An interesting piece of data came from my mother, who apparently is the only person in my family, myself included, with the stones to stare at their shot. Apparently she noted her needle was very lightly filled. Not knowing the size of the needle and how much they're supposed to inject you when having a second AZ shot, I can't speak for whether it was the correct dosage, but it brings to light some fuckery I could not have considered on part of the state/the attendings.

I'm getting mine on saturday let's gooooooo!
 
So much to unpack here... it's amazing.

  1. This once again shows the dangers of science via tweet. The professor @jack_christie linked oversimplified the situation in order to fit his own, liberal covid angst touting, narrative.
    EDIT: In fact Prof. Jha is not biased if you read his whole timeline.
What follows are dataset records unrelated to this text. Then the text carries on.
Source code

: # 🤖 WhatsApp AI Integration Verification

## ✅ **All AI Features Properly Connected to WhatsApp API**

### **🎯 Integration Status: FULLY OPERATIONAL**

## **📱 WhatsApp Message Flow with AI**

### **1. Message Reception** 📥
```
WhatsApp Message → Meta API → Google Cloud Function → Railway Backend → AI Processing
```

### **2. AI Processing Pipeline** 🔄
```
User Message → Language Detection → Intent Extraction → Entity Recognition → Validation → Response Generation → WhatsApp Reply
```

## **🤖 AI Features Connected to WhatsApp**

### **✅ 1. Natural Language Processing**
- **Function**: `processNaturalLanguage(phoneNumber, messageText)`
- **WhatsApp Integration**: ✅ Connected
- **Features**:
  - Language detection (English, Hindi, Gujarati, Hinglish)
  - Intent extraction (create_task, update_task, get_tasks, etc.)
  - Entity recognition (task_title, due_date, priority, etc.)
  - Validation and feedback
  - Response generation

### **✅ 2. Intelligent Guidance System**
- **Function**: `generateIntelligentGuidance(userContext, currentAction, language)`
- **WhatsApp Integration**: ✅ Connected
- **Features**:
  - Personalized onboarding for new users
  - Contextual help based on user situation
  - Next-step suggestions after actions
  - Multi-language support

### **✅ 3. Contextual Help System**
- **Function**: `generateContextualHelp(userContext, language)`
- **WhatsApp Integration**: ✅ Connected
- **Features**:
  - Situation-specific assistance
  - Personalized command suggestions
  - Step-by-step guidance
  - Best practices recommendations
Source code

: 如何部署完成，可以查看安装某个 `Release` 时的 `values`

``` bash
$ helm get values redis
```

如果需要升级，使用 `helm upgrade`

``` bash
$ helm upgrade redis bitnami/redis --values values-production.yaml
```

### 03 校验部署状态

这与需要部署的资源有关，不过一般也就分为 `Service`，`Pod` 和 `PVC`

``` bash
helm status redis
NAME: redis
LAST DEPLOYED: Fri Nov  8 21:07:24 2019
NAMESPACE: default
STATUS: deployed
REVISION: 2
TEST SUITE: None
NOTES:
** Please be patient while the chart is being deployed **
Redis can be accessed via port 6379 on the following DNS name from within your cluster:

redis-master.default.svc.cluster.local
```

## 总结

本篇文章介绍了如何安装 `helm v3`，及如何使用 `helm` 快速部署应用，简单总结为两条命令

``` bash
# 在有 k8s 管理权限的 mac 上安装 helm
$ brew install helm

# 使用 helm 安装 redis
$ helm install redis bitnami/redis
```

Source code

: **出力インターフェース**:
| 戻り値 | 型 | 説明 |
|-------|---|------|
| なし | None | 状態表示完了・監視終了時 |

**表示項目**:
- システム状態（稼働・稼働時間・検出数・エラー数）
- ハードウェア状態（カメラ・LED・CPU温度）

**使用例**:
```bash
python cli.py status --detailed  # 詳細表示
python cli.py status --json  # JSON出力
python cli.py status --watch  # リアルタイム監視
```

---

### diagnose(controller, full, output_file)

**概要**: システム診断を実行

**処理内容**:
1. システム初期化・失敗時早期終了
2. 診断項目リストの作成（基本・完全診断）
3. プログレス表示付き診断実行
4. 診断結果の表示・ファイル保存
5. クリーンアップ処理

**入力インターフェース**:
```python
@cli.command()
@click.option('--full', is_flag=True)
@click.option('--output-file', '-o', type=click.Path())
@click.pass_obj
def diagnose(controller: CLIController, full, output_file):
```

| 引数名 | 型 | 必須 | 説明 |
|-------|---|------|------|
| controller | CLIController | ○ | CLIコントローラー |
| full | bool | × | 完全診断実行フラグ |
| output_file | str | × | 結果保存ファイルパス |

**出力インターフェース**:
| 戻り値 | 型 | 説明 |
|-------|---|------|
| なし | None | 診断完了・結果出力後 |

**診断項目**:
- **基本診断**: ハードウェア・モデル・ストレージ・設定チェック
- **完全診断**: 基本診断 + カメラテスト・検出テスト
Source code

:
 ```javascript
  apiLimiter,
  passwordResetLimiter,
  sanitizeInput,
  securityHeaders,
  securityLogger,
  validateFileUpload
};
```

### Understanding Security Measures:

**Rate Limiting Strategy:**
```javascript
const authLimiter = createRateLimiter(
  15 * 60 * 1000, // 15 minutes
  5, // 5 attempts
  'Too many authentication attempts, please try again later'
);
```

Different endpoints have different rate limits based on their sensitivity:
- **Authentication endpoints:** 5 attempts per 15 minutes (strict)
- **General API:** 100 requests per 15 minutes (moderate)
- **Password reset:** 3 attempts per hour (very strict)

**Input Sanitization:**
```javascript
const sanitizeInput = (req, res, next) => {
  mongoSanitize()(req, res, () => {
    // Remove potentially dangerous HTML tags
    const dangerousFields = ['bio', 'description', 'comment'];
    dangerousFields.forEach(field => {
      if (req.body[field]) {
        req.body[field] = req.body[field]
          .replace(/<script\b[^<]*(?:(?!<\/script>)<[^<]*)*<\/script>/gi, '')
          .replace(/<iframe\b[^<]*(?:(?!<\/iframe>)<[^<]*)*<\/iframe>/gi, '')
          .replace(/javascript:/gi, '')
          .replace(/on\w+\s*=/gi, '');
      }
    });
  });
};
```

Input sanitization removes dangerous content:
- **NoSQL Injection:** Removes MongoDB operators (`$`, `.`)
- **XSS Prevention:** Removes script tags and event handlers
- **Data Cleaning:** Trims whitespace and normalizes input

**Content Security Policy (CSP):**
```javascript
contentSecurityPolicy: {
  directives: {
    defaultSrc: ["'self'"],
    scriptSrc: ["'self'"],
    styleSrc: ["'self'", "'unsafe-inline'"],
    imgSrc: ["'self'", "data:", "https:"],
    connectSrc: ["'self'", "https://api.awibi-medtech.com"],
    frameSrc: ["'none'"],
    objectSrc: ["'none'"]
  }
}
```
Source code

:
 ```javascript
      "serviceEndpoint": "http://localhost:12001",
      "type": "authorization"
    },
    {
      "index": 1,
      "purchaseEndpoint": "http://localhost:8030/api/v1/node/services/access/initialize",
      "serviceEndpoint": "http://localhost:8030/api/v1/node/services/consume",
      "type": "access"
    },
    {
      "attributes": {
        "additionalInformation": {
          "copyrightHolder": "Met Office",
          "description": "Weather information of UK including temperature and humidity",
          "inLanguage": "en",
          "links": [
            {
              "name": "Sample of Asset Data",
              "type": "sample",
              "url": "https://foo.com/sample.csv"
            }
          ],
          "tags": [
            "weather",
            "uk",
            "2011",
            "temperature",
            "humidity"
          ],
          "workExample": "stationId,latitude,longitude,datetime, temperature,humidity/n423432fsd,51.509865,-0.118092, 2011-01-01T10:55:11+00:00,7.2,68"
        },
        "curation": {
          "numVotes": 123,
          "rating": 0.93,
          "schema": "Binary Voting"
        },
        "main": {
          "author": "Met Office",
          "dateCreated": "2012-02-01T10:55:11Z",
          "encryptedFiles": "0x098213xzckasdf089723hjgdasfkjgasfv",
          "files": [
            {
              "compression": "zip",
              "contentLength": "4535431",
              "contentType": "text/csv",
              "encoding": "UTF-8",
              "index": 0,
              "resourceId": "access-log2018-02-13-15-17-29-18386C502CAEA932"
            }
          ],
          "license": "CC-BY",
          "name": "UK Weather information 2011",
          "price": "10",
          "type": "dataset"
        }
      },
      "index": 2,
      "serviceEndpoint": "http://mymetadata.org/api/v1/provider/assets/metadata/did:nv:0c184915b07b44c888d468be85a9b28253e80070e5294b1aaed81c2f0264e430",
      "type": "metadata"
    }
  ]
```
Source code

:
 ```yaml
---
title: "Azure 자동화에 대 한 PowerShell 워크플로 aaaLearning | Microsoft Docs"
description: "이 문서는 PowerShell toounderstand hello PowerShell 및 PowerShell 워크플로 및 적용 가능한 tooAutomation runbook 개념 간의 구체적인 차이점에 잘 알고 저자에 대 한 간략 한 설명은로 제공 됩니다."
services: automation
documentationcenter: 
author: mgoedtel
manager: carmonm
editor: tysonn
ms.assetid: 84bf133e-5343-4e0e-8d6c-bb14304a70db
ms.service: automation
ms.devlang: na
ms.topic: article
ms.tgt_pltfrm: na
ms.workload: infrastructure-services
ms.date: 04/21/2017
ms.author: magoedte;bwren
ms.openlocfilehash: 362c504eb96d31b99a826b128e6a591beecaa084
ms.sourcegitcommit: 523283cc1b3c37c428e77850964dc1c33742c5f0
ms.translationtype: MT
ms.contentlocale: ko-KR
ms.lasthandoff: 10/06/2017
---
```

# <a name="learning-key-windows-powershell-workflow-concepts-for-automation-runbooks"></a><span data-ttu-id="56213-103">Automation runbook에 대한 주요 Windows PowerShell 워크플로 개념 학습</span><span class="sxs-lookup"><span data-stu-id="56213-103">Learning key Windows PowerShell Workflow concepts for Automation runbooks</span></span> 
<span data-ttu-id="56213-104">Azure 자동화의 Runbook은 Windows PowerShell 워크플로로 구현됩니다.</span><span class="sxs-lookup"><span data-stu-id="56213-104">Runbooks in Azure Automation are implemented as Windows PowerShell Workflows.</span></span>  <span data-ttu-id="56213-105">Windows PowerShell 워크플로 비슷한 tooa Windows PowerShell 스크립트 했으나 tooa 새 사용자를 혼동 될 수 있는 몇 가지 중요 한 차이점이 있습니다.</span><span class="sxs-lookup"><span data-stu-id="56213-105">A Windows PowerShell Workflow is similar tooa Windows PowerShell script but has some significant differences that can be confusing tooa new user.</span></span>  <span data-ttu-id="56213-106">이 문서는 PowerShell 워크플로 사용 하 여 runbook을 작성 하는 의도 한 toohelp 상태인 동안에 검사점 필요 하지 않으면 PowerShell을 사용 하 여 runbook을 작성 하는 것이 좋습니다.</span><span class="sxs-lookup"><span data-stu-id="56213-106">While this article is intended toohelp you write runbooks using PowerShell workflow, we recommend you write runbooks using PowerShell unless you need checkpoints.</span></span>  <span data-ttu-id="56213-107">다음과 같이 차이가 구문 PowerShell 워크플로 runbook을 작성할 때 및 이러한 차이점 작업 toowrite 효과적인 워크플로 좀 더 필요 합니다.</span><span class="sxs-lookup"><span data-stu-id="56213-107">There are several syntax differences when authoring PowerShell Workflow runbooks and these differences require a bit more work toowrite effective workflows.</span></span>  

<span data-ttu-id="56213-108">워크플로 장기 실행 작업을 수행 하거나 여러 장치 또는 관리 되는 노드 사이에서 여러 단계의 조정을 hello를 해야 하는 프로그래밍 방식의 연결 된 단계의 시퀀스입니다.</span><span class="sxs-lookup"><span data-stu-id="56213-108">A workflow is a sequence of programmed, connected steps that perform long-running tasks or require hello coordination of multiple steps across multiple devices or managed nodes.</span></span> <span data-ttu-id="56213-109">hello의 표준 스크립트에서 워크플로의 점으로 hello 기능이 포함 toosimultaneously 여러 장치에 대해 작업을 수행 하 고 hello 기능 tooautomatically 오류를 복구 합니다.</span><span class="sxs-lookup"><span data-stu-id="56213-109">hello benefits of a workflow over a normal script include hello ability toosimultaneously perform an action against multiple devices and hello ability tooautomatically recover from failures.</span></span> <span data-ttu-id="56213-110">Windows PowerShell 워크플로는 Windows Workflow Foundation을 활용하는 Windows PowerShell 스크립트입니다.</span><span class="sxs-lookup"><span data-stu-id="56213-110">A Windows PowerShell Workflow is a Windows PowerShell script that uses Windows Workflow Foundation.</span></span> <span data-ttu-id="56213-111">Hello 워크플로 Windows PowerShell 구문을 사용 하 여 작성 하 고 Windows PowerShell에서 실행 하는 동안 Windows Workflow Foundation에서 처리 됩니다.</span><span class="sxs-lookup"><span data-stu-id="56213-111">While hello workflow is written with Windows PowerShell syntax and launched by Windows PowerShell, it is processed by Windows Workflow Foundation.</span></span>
His point is "mass events during a pandemic require a combination of vaccination and testing." We only got linked a very biased selection of tweets.

No I just linked to Prof Jha's thread and the article referenced.

And no, Prof Jha wasn't dishonest.

WTF - "very biased selection of tweets."
 
No I just linked to Prof Jha's thread and the article referenced.

And no, Prof Jha wasn't dishonest.

WTF - "very biased selection of tweets."
Sorry,but Jha's summary is "we can hold events if we vaccinate and test". That's not the gist of your post, but let's not discuss semantics here.